Cela fait quelques jours déjà que je suis à Nikki en temps qu’hôte du sina dunwiru, premier ministre à la cour royale de Nikki. Tous les jours, entre deux prières, je viens m’asseoir sur une des grandes nattes étalées dans la case où il reçoit tout ses hôtes, lui assis sur une peau d’animal (de bœuf sûrement). C’est là qu’il me raconte l’histoire de Nikki, telle qu’elle lui a été racontée et que j’essaie de vous raconter aussi.
Nous sommes très souvent interrompus par quelqu’un qui vient demander conseil, un autre qui vient prendre des nouvelles de son excellence, tel groupe qui vient porter allégeance, certains amis qui viennent parler de tout et de rien, l’appel à la prière du muezzin, un enfant, cousin ou neveu qui vient lui chuchoter quelque chose à l’oreille… ou un appel téléphonique.
Dans cette petite case passe et repasse un nombre indéterminé de personnes à tout moment de la journée. Ne parlant pas bariba, je reste là, parfois, à écouter mais sans comprendre les conversations. Des fois ce sont des sujets apparemment importants vu le sérieux dans le visage du visiteur ou du sina dunwiru lui-même. D’autres fois, le premier ministre essaie de mettre fin à la conversation mais son interlocuteur rebondit sur le même sujet ou sur un autre. Je sens la lassitude dans son visage mais son rang social l’oblige à se retenir et à contenir l’individu jusqu’à ce que ce dernier décide enfin de partir non sans avoir vidé toutes ses cartouches.
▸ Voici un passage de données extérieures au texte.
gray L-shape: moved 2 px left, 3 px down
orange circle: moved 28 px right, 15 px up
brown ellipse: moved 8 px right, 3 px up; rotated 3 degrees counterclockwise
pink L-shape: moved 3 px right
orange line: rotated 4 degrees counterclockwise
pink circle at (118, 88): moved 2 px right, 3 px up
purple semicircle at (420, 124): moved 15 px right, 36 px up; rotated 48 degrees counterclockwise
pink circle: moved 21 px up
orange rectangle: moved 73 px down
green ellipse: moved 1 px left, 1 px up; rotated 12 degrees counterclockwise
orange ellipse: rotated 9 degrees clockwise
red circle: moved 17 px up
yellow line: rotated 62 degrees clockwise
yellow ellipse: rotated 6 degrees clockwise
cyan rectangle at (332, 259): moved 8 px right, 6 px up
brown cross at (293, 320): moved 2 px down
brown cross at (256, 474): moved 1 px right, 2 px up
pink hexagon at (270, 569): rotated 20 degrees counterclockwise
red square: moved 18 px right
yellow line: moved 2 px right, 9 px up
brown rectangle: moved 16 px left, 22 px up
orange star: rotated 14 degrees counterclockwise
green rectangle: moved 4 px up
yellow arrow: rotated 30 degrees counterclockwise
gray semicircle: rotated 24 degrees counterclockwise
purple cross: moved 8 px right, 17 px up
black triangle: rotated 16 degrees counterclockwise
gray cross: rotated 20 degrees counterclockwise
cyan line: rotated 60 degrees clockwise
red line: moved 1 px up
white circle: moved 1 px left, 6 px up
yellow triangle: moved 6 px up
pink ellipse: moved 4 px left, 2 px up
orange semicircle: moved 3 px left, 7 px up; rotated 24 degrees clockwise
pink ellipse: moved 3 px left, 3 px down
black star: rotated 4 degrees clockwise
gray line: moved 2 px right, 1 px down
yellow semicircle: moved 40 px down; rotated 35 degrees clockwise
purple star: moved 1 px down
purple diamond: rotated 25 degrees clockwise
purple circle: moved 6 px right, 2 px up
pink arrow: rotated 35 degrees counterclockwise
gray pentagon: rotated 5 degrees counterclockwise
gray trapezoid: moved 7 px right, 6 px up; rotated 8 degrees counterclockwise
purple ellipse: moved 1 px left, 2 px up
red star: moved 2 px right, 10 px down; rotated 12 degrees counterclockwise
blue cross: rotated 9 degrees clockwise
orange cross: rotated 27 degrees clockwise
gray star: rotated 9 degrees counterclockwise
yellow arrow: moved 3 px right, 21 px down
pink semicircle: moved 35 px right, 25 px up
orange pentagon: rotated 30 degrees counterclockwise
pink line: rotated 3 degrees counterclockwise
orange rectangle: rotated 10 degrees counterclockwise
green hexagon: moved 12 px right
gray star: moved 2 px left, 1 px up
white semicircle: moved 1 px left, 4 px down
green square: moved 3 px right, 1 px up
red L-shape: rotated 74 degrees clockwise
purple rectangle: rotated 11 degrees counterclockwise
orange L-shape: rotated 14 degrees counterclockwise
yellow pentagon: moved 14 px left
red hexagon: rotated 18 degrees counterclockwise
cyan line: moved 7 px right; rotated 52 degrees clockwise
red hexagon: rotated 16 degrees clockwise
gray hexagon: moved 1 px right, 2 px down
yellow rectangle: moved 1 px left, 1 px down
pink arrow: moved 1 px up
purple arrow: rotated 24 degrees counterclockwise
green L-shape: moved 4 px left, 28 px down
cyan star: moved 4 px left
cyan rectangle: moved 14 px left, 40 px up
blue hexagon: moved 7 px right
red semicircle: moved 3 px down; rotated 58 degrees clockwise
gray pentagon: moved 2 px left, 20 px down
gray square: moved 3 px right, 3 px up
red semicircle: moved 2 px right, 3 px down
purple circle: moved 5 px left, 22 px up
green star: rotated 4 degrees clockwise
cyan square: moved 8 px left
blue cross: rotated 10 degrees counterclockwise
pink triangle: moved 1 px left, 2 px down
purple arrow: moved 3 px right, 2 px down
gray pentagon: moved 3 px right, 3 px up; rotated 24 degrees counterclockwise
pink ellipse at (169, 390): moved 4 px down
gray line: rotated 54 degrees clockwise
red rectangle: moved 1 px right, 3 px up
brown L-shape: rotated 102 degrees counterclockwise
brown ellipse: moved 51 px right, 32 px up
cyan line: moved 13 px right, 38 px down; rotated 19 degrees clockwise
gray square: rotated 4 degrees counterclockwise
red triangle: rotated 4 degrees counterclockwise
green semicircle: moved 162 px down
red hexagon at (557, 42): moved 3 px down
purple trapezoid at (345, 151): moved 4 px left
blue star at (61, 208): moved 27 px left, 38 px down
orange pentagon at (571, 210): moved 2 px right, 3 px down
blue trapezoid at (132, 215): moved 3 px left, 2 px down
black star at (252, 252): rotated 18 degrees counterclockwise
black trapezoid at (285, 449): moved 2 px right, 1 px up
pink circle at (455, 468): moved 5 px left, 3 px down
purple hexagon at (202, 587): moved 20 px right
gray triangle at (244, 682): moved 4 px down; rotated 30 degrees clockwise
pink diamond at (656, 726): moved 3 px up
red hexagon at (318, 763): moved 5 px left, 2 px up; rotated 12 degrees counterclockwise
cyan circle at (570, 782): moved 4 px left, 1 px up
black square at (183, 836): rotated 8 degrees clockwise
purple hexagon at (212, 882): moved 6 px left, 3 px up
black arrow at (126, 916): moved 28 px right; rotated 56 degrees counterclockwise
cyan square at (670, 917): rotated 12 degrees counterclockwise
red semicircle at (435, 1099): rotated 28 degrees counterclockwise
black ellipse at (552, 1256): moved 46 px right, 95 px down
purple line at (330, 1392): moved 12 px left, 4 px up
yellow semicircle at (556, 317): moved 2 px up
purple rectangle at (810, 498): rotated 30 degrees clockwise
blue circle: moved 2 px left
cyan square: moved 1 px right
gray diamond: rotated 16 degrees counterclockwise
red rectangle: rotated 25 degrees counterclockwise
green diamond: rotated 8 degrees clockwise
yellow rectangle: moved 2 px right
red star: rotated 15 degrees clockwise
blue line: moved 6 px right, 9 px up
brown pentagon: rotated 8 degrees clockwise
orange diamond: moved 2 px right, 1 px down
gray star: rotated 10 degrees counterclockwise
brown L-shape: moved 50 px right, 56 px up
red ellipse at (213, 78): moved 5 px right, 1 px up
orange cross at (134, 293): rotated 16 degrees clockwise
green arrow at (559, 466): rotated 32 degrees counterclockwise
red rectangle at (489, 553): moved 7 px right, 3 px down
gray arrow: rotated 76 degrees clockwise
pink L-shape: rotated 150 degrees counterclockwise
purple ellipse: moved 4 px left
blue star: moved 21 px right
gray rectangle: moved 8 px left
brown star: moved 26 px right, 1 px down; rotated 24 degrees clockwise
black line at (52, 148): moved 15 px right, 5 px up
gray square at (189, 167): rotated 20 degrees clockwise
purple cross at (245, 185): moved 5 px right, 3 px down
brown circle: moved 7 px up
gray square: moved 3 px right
Plusieurs sujets sont abordés lors de nos entretiens. L’histoire de Nikki, évidemment, mais aussi la religion, les us et coutumes, les classes sociales…
Ce qui retient plus mon attention dans le récit de ce jour est l’histoire de ceux qu’on appelle les gando chez les Bariba. Il y a deux catégories de gando. La première se compose
des personnes capturées par les Wassangari lors de leurs nombreuses razzias tout le long de leur périple jusqu’à Nikki. Ces prisonniers jouent le rôle de serviteurs ou d’esclaves à la cour royale ou travaillent comme ouvriers dans les champs par exemple.
La deuxième catégorie de gando est issue des enfants de princes ou autres dignitaires de Nikki. Selon une des croyances du milieu, les enfants qui naissent par le siège ou par d’autres façons anormales, ceux qui naissent avec des dents ou qui les poussent par le haut, ceux qui naissent avec des malformations, sont porteurs de mauvaise augure ou de malédiction. Ces enfants à leur naissance ne peuvent donc pas rester dans les familles au risque d’attirer le malheur sur ces dernières. Ils sont confiés aux Peulhs qui se chargent de les garder avec eux en brousse. Ces bébés sont posés au milieu des troupeaux. Si les ‘’mauvais esprits’’ qui les habitent veulent opérer, ils sont retenus par les animaux dans la brousse de telle manière qu’ils ne puissent venir importuner les habitants du royaume. Cette deuxième catégorie de gando est donc condamnée à vivre avec les Peulhs et les animaux en brousse. Bien qu’ils soient des enfants de princes, ils sont interdits d’habiter au sein de leurs communautés et ne peuvent au grand jamais accéder un jour au trône de Nikki.